» Problem details: In the data below, find the line that contains "name of computational" and the line that contains "and ask permission. Do not enter the dance". Copy both, plus every line between them, exactly.
##### Excerpted data
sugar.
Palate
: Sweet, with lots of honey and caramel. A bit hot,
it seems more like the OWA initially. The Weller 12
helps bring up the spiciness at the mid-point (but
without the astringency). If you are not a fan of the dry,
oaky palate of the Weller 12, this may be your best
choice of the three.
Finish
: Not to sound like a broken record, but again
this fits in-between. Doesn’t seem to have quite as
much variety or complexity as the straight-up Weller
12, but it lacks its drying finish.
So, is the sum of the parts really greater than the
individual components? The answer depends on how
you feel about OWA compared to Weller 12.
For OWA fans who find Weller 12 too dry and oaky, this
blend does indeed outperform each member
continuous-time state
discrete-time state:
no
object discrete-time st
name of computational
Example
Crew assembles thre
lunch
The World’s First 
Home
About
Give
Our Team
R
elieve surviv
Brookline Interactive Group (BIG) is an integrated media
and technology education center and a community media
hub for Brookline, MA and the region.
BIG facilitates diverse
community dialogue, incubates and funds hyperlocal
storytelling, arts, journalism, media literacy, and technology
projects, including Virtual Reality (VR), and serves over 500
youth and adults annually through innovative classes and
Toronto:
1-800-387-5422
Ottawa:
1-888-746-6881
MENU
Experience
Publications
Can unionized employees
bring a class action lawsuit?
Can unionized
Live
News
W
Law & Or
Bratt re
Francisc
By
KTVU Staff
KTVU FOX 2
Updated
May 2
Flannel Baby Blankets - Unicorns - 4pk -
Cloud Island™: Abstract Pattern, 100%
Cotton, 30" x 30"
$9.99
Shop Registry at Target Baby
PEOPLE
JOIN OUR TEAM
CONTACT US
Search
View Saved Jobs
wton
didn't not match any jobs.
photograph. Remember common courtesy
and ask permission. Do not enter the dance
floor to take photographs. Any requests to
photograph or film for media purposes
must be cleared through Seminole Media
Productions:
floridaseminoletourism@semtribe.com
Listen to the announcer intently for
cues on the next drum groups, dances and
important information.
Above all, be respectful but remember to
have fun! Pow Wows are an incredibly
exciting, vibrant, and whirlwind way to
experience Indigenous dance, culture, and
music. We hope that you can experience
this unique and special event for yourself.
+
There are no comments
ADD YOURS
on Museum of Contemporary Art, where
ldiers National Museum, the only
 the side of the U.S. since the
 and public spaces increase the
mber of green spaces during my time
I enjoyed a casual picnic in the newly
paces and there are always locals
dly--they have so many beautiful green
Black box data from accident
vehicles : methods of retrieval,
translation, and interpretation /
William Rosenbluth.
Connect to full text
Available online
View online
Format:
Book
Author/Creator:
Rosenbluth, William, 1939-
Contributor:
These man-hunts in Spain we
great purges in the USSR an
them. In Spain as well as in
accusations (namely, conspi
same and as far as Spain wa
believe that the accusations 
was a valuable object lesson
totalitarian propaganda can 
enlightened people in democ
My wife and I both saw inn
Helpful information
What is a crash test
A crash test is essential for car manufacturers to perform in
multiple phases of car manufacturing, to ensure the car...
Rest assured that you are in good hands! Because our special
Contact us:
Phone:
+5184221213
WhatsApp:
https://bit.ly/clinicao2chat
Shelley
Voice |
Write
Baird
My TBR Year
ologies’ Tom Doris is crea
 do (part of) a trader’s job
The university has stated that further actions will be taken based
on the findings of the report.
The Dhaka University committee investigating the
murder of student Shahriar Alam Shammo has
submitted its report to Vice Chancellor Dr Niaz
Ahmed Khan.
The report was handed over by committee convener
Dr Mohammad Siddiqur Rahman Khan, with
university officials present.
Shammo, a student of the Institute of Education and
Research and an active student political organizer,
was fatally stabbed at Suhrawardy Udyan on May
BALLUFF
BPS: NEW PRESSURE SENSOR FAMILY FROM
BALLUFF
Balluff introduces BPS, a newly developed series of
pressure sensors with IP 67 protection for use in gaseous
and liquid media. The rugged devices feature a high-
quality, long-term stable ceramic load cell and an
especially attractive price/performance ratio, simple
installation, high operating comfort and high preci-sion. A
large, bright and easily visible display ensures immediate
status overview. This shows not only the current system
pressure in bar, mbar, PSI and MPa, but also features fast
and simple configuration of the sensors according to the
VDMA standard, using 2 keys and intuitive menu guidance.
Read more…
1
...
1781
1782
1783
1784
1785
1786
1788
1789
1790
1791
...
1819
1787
##########
» Task answer:
name of computational
Example
Crew assembles thre
lunch
The World’s First 
Home
About
Give
Our Team
R
elieve surviv
Brookline Interactive Group (BIG) is an integrated media
and technology education center and a community media
hub for Brookline, MA and the region.
BIG facilitates diverse
community dialogue, incubates and funds hyperlocal
storytelling, arts, journalism, media literacy, and technology
projects, including Virtual Reality (VR), and serves over 500
youth and adults annually through innovative classes and
Toronto:
1-800-387-5422
Ottawa:
1-888-746-6881
MENU
Experience
Publications
Can unionized employees
bring a class action lawsuit?
Can unionized
Live
News
W
Law & Or
Bratt re
Francisc
By
KTVU Staff
KTVU FOX 2
Updated
May 2
Flannel Baby Blankets - Unicorns - 4pk -
Cloud Island™: Abstract Pattern, 100%
Cotton, 30" x 30"
$9.99
Shop Registry at Target Baby
PEOPLE
JOIN OUR TEAM
CONTACT US
Search
View Saved Jobs
wton
didn't not match any jobs.
photograph. Remember common courtesy
and ask permission. Do not enter the dance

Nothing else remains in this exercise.